BEGIN GIVEN PASSAGE
OmarEdExcel
Badges: 9
Rep:
?
#1
Report Thread starter 1 year ago
#1
Hello TSR,

I hope you are all alright. I have recently encountered a problem with the ionisation energies of Potassium.

Here is the question in the paper January 2017

http://prntscr.com/lww2x8

This is the mark schemes http://prntscr.com/lwvzqv

1 - What I don't understand is, why an electron is removed from 3s rather than 3p?

2. Why from 2p rather than 3s?

3. Why from 1s rather than 2p?

Isn't the electronic configuration of Potassium using subshell notation as follows:

1s2, 2s2, 2p6, 3s2, 3p6, 4s1

And since it is, isn't it supposed that the electrons are knocked out horizontally, from right to left? Meaning that 4s will be knocked out before 3p, 3p before 3s, 3s before 2p and 2s before 1s?

And by the way, if the subshells are arranged in increasing order of ionisation energy ( downwards ) as follows :

1s,
2s, 2p
3s, 3p, 3d
4s, 4p, 4d , 4f
5s, 5p, 5d, 5f
6s, 6p, 6d,
7s

Why the electronic configuration only includes s and p notation without any of the d and f ? For example, why potassium isn't :

1s2, 2s2, 2p6, 3s2, 3p6, 3d1?

Thank you in advance, your cooperation will be highly appreciated.

Best Regards,
OmarEdExcel.
Last edited by OmarEdExcel; 1 year ago
0
reply
BobbJo
Badges: 12
Rep:
?
#2
Report 1 year ago
#2
(Original post by OmarEdExcel)
Hello TSR,

I hope you are all alright. I have recently encountered a problem with the ionisation energies of Potassium.

Here is the question in the paper January 2017

http://prntscr.com/lww2x8

This is the mark schemes http://prntscr.com/lwvzqv

1 - What I don't understand is, why an electron is removed from 3s rather than 3p? 2. Why from 2p rather than 3s? 3. Why from 1s rather than 2p?
Questions are related and are answered together:

It says first the 4s electron is removed, then the 3p electrons are removed, then 3s, then 2p, then 2s, then 1s.
Once all 4s electrons are removed, 3p electrons are removed. 3p is found in inner shell and is closer to the nucleus. So much more energy is needed. This explains the rise.

Once all 3p electrons are removed, 3s electrons are removed. This is still in the same shell so not a big rise. When all 3s electrons are removed, 2p electrons are removed. This is found in an inner shell. Same logic for last.


Isn't the electronic configuration of Potassium using subshell notation as follows:

1s2, 2s2, 2p6, 3s2, 3p6, 4s1
Yes

And since it is, isn't it supposed that the electrons are knocked out horizontally, from right to left? Meaning that 4s will be knocked out before 3p, 3p before 3s, 3s before 2p and 2s before 1s?
END GIVEN PASSAGE
(USING THE INFORMATION)
1. Answer the following questions using the forum thread on potassium ionisation energies.
(a) In which paper does the thread starter say the question appears?
(b) What electronic configuration of potassium in subshell notation does the thread starter give?
(c) According to the reply, why is there not a big rise when the 3s electrons are removed after the 3p electrons?
2. Retype the portion of the forum thread on potassium ionisation energies starting with "Why the electronic" and going on through "be highly appreciated.".
BEGIN MATERIAL PROVIDED
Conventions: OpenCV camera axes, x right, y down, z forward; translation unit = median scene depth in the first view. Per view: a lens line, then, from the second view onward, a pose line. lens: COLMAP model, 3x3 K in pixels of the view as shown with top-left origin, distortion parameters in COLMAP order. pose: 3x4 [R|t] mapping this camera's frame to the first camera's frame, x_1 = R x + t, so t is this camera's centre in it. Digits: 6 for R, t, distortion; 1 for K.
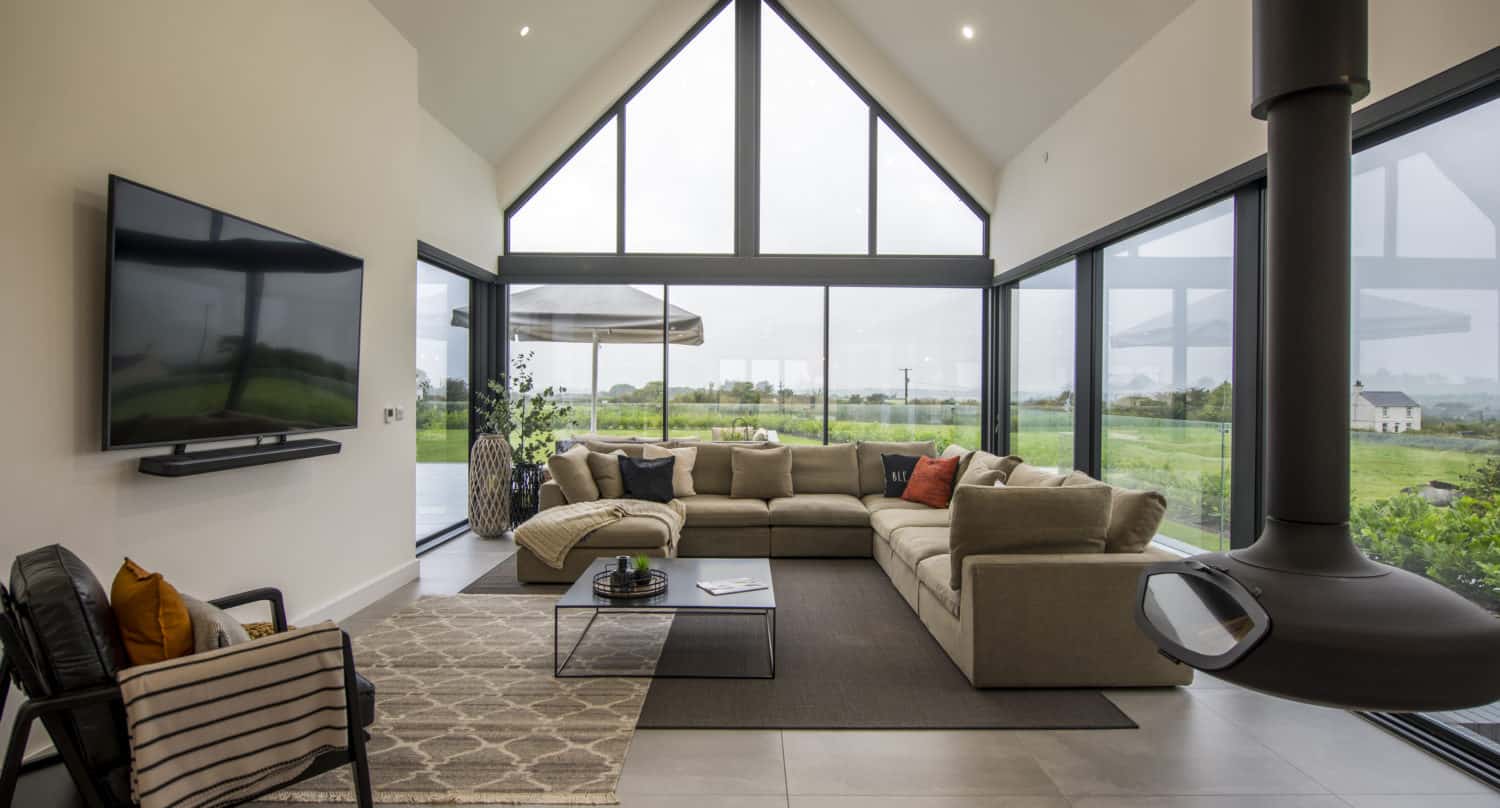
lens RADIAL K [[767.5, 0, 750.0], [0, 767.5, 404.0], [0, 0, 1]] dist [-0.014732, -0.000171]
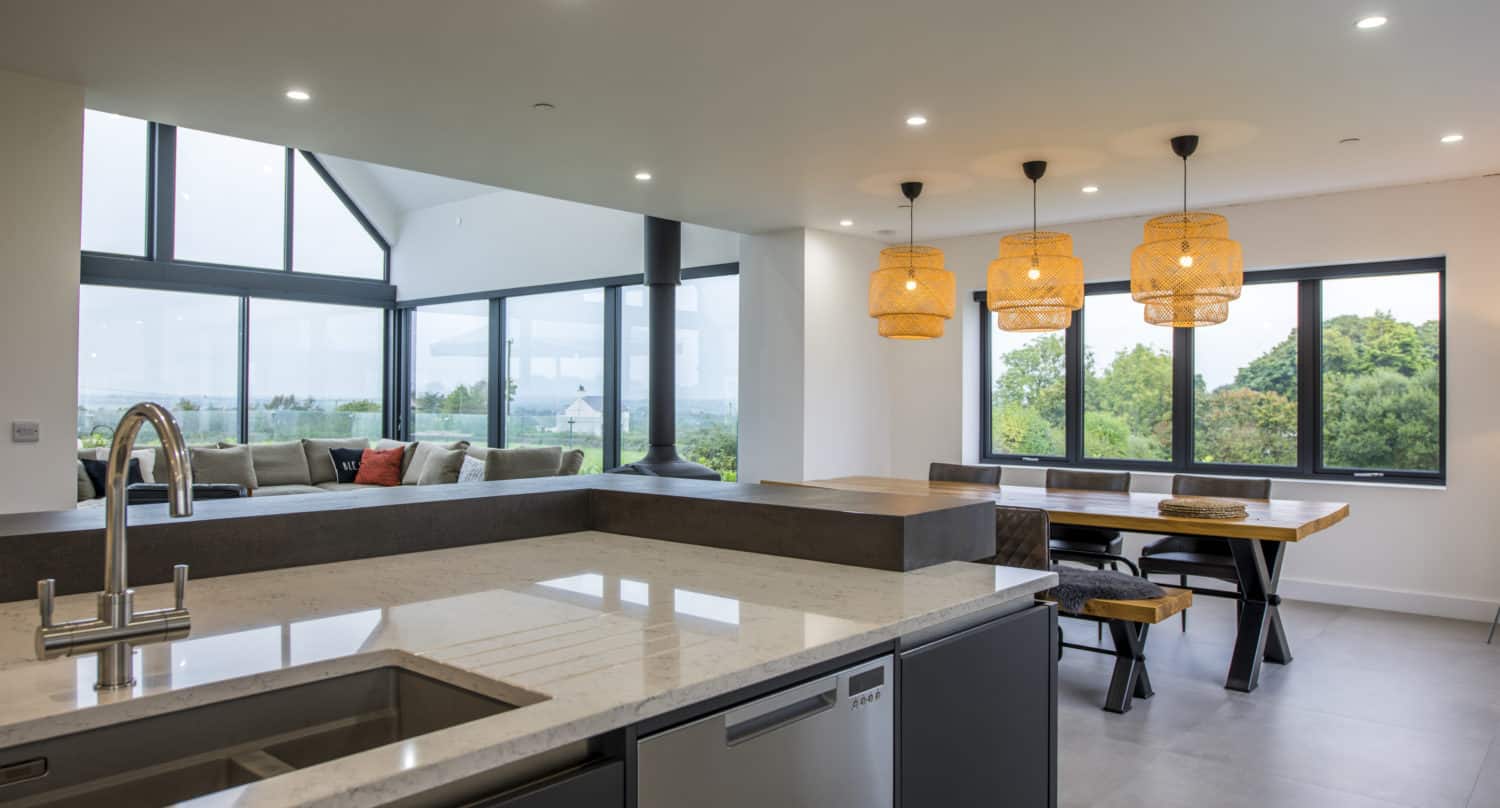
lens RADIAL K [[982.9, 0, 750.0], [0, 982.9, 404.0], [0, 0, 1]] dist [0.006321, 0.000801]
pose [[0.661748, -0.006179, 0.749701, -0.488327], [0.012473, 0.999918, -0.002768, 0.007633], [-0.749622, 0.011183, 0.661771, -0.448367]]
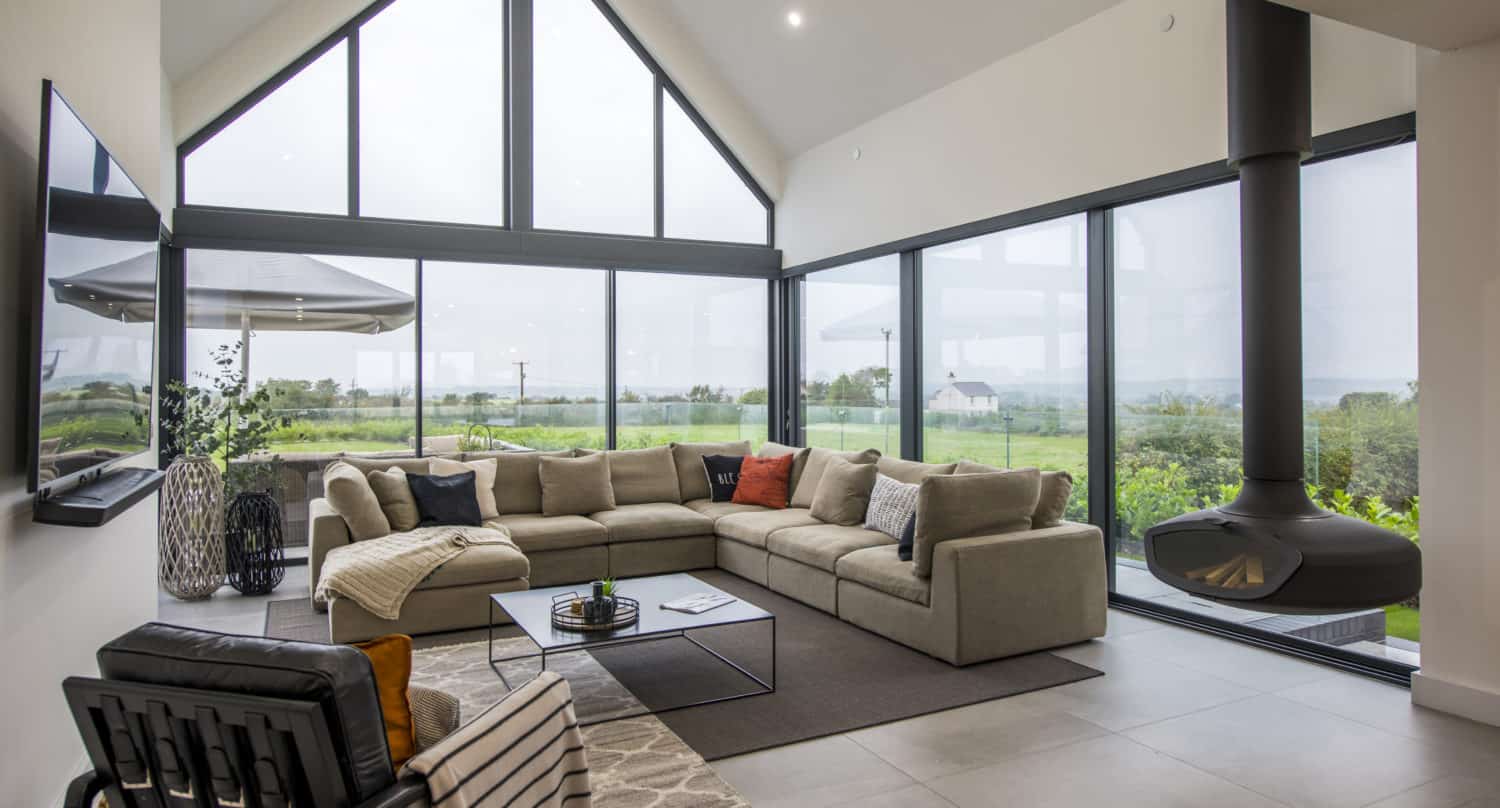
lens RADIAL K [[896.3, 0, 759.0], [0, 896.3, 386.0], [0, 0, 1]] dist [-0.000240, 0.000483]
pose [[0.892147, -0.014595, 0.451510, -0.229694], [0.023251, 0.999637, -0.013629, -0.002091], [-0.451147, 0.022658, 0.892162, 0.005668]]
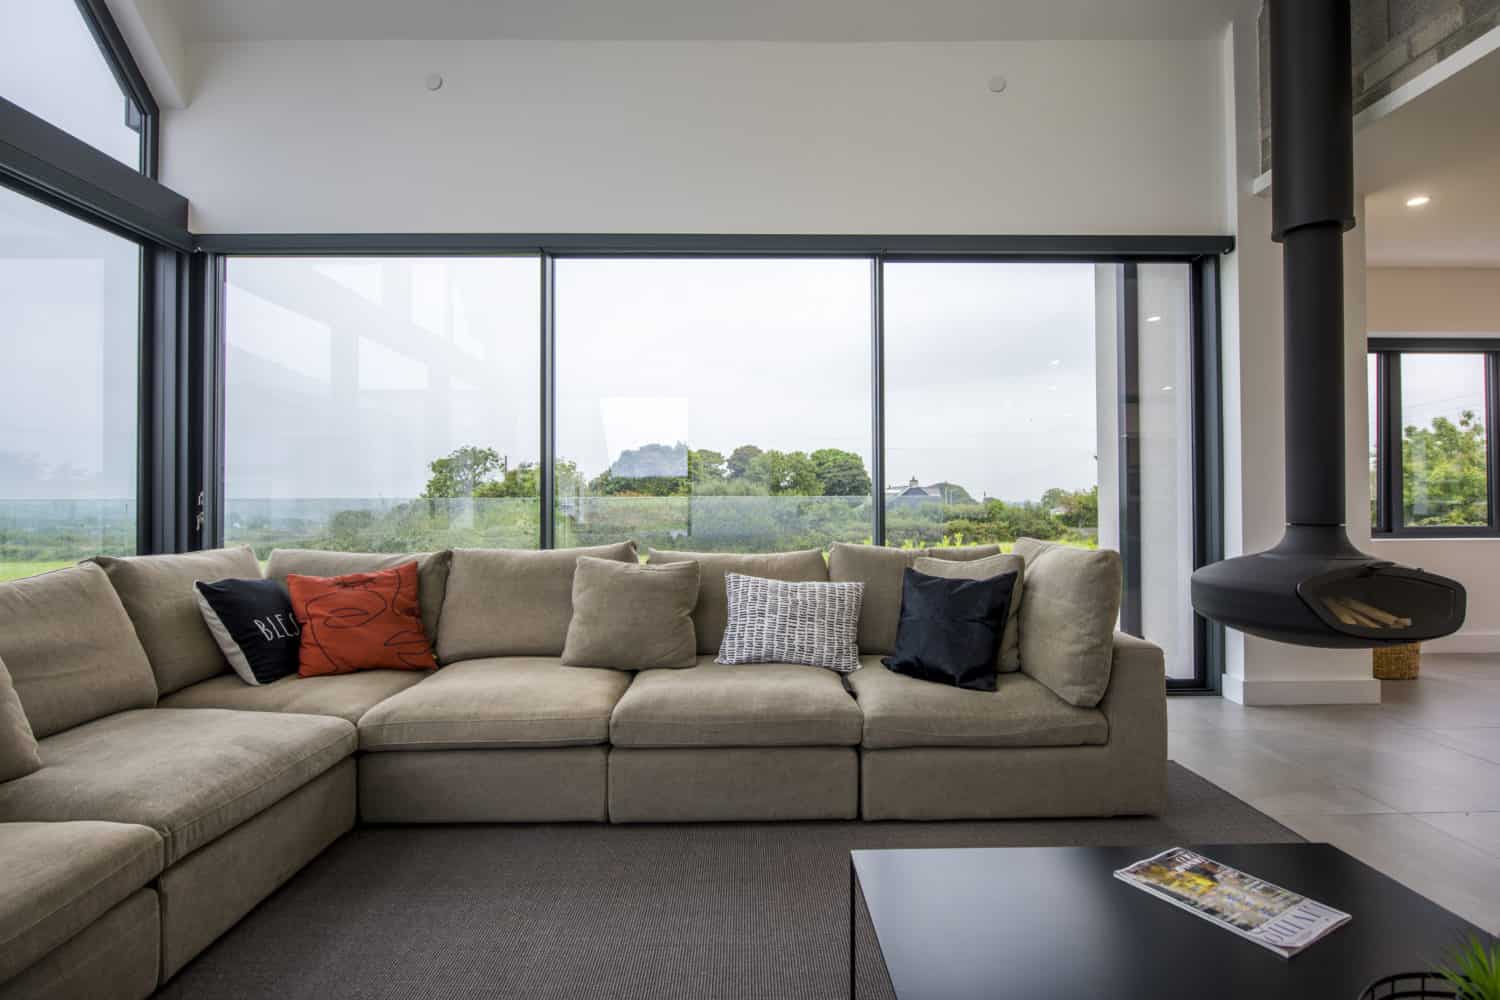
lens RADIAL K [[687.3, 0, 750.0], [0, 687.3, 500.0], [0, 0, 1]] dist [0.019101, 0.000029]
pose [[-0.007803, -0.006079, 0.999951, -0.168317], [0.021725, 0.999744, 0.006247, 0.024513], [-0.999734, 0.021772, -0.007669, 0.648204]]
END MATERIAL PROVIDED
(EXPECTED RESPONSES)
1.
(a) The paper January 2017.
(b) 1s2, 2s2, 2p6, 3s2, 3p6, 4s1
(c) Because the 3s electrons are still in the same shell.

2.
Why the electronic configuration only includes s and p notation without any of the d and f ? For example, why potassium isn't :

1s2, 2s2, 2p6, 3s2, 3p6, 3d1?

Thank you in advance, your cooperation will be highly appreciated.